Extend the abstract on betulinic acid and cell death in BV-2 microglia cells, picking up after its final sentence.

» **EXTRACTED TEXT**
☆ ☆ ☆ ☆ ☆ ☆ ☆

Abstract
Betulinic acid (BA), a natural pentacyclic triterpene found in many medicinal plants is known to have various biological activity including tumor suppression and anti-inflammatory effects. In this study, the cell-death induction effect of BA was investigated in BV-2 microglia cells. BA was cytotoxic to BV-2 cells with IC50 of approximately 2.0 μM. Treatment of BA resulted in a dose-dependent chromosomal DNA degradation, suggesting that these cells underwent apoptosis. Flow cytometric analysis further confirmed that BA-treated BV-2 cells showed hypodiploid DNA content. BA treatment triggered apoptosis by decreasing Bcl-2 levels, activation of capase-3 protease and cleavage of PARP. In addition, BA treatment induced the accumulation of p62 and the increase in conversion of LC3-I to LC3-II, which are important autophagic flux monitoring markers. The increase in LC3-II indicates that BA treatment induced autophagosome formation, however, accumulation of p62 represents that the downstream autophagy pathway is blocked. It is demonstrated that BA induced cell death of BV-2 cells by inducing apoptosis and inhibiting autophagic flux. These data may provide important new information towards understanding the mechanisms by which BA induce cell death in microglia BV-2 cells.

☆ ☆ ☆ ☆ ☆ ☆ ☆

[Data excerpts]
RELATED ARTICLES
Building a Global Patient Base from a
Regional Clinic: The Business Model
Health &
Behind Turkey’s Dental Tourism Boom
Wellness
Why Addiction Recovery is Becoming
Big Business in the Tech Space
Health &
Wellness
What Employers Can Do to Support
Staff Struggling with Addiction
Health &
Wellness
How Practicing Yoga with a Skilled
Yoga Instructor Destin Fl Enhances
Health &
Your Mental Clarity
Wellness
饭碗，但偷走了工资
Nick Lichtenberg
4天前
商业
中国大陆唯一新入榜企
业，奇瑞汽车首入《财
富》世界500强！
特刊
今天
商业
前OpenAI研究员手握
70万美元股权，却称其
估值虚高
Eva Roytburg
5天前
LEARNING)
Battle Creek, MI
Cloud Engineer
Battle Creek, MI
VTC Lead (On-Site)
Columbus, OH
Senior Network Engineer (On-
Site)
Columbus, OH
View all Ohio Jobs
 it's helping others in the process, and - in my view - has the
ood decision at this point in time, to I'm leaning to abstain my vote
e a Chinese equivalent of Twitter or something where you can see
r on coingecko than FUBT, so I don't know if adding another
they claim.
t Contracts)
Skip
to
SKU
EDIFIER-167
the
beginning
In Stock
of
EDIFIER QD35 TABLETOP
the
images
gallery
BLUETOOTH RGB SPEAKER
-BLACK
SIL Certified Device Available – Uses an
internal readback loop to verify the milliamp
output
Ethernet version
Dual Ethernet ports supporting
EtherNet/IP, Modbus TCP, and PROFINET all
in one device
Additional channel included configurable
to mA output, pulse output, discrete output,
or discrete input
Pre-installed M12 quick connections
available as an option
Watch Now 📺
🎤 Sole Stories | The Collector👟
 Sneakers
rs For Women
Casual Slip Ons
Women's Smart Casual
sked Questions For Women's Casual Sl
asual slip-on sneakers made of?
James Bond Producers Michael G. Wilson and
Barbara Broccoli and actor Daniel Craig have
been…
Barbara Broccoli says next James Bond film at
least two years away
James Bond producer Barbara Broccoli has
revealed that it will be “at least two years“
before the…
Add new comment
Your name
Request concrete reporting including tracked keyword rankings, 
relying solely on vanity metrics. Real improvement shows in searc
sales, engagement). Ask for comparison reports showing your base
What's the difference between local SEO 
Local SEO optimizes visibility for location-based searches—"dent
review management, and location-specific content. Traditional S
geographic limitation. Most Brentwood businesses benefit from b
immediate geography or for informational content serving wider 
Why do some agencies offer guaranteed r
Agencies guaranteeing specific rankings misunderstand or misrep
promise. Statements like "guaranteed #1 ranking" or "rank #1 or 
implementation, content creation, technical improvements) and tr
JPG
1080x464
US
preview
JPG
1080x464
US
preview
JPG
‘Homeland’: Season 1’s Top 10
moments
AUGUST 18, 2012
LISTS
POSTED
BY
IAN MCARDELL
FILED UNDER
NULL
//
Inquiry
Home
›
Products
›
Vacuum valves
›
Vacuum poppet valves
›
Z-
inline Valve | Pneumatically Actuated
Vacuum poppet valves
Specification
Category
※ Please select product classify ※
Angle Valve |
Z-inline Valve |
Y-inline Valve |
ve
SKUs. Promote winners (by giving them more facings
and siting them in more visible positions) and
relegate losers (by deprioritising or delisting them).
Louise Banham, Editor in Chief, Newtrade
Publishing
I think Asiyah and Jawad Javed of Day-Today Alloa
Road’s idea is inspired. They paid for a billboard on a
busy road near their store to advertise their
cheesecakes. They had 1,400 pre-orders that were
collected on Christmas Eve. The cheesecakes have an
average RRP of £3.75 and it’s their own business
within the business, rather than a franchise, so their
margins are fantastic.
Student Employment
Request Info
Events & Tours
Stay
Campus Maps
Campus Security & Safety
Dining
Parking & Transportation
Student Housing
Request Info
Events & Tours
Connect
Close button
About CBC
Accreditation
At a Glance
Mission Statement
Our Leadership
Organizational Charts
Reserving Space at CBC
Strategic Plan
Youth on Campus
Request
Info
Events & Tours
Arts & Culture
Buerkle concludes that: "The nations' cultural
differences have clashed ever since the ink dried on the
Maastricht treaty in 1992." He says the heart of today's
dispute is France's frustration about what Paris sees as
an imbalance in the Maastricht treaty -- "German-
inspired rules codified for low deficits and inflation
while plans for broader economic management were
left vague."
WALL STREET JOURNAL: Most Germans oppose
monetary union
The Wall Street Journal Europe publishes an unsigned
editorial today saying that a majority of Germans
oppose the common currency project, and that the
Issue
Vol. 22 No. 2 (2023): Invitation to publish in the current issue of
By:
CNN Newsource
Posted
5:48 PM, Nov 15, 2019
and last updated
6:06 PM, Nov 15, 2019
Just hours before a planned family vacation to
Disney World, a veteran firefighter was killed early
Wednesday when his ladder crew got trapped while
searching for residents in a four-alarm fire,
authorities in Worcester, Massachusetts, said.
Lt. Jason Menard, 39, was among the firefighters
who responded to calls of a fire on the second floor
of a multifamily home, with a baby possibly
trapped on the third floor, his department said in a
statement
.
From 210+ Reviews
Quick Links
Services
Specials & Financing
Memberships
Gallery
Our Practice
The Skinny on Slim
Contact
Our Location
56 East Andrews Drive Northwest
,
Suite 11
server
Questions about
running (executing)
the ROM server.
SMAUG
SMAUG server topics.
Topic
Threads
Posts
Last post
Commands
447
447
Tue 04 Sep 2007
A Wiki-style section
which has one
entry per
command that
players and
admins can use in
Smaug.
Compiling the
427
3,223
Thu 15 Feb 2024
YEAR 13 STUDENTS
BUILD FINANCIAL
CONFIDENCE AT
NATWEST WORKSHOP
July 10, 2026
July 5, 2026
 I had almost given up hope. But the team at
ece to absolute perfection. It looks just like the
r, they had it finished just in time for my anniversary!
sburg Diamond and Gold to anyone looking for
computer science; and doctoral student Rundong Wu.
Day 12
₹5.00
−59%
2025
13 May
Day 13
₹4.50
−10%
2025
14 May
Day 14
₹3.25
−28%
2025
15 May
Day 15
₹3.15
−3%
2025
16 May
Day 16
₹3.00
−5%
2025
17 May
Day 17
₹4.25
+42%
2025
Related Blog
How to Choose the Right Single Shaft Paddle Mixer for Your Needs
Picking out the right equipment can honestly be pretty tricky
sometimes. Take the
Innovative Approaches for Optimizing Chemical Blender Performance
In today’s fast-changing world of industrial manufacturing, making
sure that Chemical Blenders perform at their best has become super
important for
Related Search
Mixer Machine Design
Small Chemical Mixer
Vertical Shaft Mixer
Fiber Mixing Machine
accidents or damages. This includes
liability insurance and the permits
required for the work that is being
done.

☆ ☆ ☆ ☆ ☆ ☆ ☆

» **ANSWER TO THIS TASK**
Keywords: Betulinic acid, Apoptosis, Autophagy, Microglia BV-2 cell
INTRODUCTION
Microglia has multiple functions in regulating homeostasis of the central nervous systems (CNS). Microglia is a resident immunological cell in the CNS and participate in both innate and adaptive immune responses. Microglia cells have been implicated as active contributors to neuron damage in neurodegenerative disorders such as Alzheimer’s disease, Parkinson’s disease and multiple sclerosis (Block et al., 2007; Saijo and Glass, 2011). Recently, several studies have reported the involvement of apoptosis and autophagy in microglia-induced neurotoxicity (Chen et al., 2016; Su et al., 2016).
Apoptosis, also known as type I programmed cell death, is a selective physiological process that plays an important role in the balance between cell replication and cell death. A wide range of stimuli can be integrated to trigger the irreversible decision to die. Most cytotoxic and neurotoxic agents cause cell death by apoptosis (Foo et al., 2015; Liu et al., 2015b). The advantage of apoptosis-inducing agents is the elimination of potentially harmful cells without causing inflammation. Autophagy is essential for cell survival and the maintenance of homeostasis. There have been reports showing that autophagy is involved in the degradation of unnecessary or defective cellular components in the lysosome (Levine and Kroemer, 2008; Mizushima and Komatsu, 2011; Mochida et al., 2015). It is also reported that autophagy plays a critical role in the progression of certain human disorders, including neurodegenerative disease and cancer (Levine and Kroemer, 2008). Recent studies indicate that autophagy also functions in cell death, and it is called type II programmed cell death (Baehrecke, 2005). Growing evidences suggest the inter-relationship between apoptosis and autophagy in controlling cell survival and cell death (Mukhtar et al., 2012; Mukhopadhyay et al., 2014).
Betulinic acid (3-beta-hydroxy-lup-20(29)-ene-28-oic acid, BA) is a natural pentacyclic triterpene that can be isolated from various plants including white birch bark (Yogeeswari and Sriram, 2005, Sami et al., 2006). BA has been reported to have a variety of biological and pharmacological activities: tumor suppression (Periasamy et al., 2014; Zhang et al., 2016), anti-inflammatory effect (Kim et al., 2016), and anti-parasitic activity (Meira et al., 2016).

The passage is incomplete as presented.